-- Opening Marker --
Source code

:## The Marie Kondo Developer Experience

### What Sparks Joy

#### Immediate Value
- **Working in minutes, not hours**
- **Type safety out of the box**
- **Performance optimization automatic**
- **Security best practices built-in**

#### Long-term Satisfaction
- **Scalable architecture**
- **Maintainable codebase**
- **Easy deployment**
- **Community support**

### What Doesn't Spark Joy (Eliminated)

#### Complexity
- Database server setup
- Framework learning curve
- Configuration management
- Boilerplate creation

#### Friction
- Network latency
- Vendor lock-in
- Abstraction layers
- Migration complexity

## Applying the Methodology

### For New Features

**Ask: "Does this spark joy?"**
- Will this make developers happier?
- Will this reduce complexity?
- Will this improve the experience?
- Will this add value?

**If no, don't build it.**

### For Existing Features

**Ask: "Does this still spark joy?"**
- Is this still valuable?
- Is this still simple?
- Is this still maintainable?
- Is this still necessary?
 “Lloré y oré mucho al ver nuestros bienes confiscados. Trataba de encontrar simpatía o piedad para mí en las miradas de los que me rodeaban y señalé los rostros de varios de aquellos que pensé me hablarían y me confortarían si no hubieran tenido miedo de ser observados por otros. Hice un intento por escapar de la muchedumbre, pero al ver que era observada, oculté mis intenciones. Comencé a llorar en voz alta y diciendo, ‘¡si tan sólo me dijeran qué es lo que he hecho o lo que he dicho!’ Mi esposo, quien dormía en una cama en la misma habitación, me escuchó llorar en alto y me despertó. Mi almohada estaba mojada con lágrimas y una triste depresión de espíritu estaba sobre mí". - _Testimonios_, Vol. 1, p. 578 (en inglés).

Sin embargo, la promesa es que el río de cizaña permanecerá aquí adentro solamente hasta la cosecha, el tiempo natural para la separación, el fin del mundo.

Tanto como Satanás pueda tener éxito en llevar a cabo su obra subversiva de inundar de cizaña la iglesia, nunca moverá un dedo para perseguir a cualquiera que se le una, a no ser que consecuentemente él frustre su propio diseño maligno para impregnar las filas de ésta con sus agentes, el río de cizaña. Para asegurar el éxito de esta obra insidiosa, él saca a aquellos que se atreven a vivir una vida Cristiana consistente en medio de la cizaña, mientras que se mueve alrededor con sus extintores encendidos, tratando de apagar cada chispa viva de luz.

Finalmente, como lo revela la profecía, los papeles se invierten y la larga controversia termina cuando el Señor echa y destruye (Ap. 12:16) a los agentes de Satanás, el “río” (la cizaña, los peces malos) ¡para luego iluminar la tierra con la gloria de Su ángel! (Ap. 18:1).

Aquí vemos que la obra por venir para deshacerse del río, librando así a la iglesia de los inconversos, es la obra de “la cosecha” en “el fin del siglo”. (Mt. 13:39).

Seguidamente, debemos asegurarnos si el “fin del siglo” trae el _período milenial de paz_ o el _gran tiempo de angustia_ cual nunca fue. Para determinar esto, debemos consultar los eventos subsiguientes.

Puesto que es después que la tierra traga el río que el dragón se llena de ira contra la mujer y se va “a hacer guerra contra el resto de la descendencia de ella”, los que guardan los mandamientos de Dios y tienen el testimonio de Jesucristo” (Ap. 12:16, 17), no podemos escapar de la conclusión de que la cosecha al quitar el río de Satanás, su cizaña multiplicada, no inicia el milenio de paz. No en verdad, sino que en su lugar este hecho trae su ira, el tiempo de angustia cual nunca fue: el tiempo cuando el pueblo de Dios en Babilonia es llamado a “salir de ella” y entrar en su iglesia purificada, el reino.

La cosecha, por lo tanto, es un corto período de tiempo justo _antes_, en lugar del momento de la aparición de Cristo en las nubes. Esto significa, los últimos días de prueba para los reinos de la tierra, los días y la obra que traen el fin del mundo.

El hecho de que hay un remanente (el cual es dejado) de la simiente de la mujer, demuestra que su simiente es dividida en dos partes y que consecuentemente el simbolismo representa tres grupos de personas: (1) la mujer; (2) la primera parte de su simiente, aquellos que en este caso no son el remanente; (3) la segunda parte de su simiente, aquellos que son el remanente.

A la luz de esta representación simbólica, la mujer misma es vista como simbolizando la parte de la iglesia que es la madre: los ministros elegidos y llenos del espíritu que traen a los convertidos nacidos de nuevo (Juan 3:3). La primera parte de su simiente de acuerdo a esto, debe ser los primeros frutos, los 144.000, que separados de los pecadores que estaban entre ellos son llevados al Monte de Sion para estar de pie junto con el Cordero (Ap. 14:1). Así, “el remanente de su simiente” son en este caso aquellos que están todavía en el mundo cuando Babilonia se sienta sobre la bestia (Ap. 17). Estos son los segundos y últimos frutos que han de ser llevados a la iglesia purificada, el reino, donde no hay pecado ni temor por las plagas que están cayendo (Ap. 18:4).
-- Closing Marker --
WHAT IS BEING ASKED: Can you reproduce every line of the records above word for word?

EXERCISE RESULT:
Source code

:## The Marie Kondo Developer Experience

### What Sparks Joy

#### Immediate Value
- **Working in minutes, not hours**
- **Type safety out of the box**
- **Performance optimization automatic**
- **Security best practices built-in**

#### Long-term Satisfaction
- **Scalable architecture**
- **Maintainable codebase**
- **Easy deployment**
- **Community support**

### What Doesn't Spark Joy (Eliminated)

#### Complexity
- Database server setup
- Framework learning curve
- Configuration management
- Boilerplate creation

#### Friction
- Network latency
- Vendor lock-in
- Abstraction layers
- Migration complexity

## Applying the Methodology

### For New Features

**Ask: "Does this spark joy?"**
- Will this make developers happier?
- Will this reduce complexity?
- Will this improve the experience?
- Will this add value?

**If no, don't build it.**

### For Existing Features

**Ask: "Does this still spark joy?"**
- Is this still valuable?
- Is this still simple?
- Is this still maintainable?
- Is this still necessary?
 “Lloré y oré mucho al ver nuestros bienes confiscados. Trataba de encontrar simpatía o piedad para mí en las miradas de los que me rodeaban y señalé los rostros de varios de aquellos que pensé me hablarían y me confortarían si no hubieran tenido miedo de ser observados por otros. Hice un intento por escapar de la muchedumbre, pero al ver que era observada, oculté mis intenciones. Comencé a llorar en voz alta y diciendo, ‘¡si tan sólo me dijeran qué es lo que he hecho o lo que he dicho!’ Mi esposo, quien dormía en una cama en la misma habitación, me escuchó llorar en alto y me despertó. Mi almohada estaba mojada con lágrimas y una triste depresión de espíritu estaba sobre mí". - _Testimonios_, Vol. 1, p. 578 (en inglés).

Sin embargo, la promesa es que el río de cizaña permanecerá aquí adentro solamente hasta la cosecha, el tiempo natural para la separación, el fin del mundo.

Tanto como Satanás pueda tener éxito en llevar a cabo su obra subversiva de inundar de cizaña la iglesia, nunca moverá un dedo para perseguir a cualquiera que se le una, a no ser que consecuentemente él frustre su propio diseño maligno para impregnar las filas de ésta con sus agentes, el río de cizaña. Para asegurar el éxito de esta obra insidiosa, él saca a aquellos que se atreven a vivir una vida Cristiana consistente en medio de la cizaña, mientras que se mueve alrededor con sus extintores encendidos, tratando de apagar cada chispa viva de luz.

Finalmente, como lo revela la profecía, los papeles se invierten y la larga controversia termina cuando el Señor echa y destruye (Ap. 12:16) a los agentes de Satanás, el “río” (la cizaña, los peces malos) ¡para luego iluminar la tierra con la gloria de Su ángel! (Ap. 18:1).

Aquí vemos que la obra por venir para deshacerse del río, librando así a la iglesia de los inconversos, es la obra de “la cosecha” en “el fin del siglo”. (Mt. 13:39).

Seguidamente, debemos asegurarnos si el “fin del siglo” trae el _período milenial de paz_ o el _gran tiempo de angustia_ cual nunca fue. Para determinar esto, debemos consultar los eventos subsiguientes.

Puesto que es después que la tierra traga el río que el dragón se llena de ira contra la mujer y se va “a hacer guerra contra el resto de la descendencia de ella”, los que guardan los mandamientos de Dios y tienen el testimonio de Jesucristo” (Ap. 12:16, 17), no podemos escapar de la conclusión de que la cosecha al quitar el río de Satanás, su cizaña multiplicada, no inicia el milenio de paz. No en verdad, sino que en su lugar este hecho trae su ira, el tiempo de angustia cual nunca fue: el tiempo cuando el pueblo de Dios en Babilonia es llamado a “salir de ella” y entrar en su iglesia purificada, el reino.

La cosecha, por lo tanto, es un corto período de tiempo justo _antes_, en lugar del momento de la aparición de Cristo en las nubes. Esto significa, los últimos días de prueba para los reinos de la tierra, los días y la obra que traen el fin del mundo.

El hecho de que hay un remanente (el cual es dejado) de la simiente de la mujer, demuestra que su simiente es dividida en dos partes y que consecuentemente el simbolismo representa tres grupos de personas: (1) la mujer; (2) la primera parte de su simiente, aquellos que en este caso no son el remanente; (3) la segunda parte de su simiente, aquellos que son el remanente.

A la luz de esta representación simbólica, la mujer misma es vista como simbolizando la parte de la iglesia que es la madre: los ministros elegidos y llenos del espíritu que traen a los convertidos nacidos de nuevo (Juan 3:3). La primera parte de su simiente de acuerdo a esto, debe ser los primeros frutos, los 144.000, que separados de los pecadores que estaban entre ellos son llevados al Monte de Sion para estar de pie junto con el Cordero (Ap. 14:1). Así, “el remanente de su simiente” son en este caso aquellos que están todavía en el mundo cuando Babilonia se sienta sobre la bestia (Ap. 17). Estos son los segundos y últimos frutos que han de ser llevados a la iglesia purificada, el reino, donde no hay pecado ni temor por las plagas que están cayendo (Ap. 18:4).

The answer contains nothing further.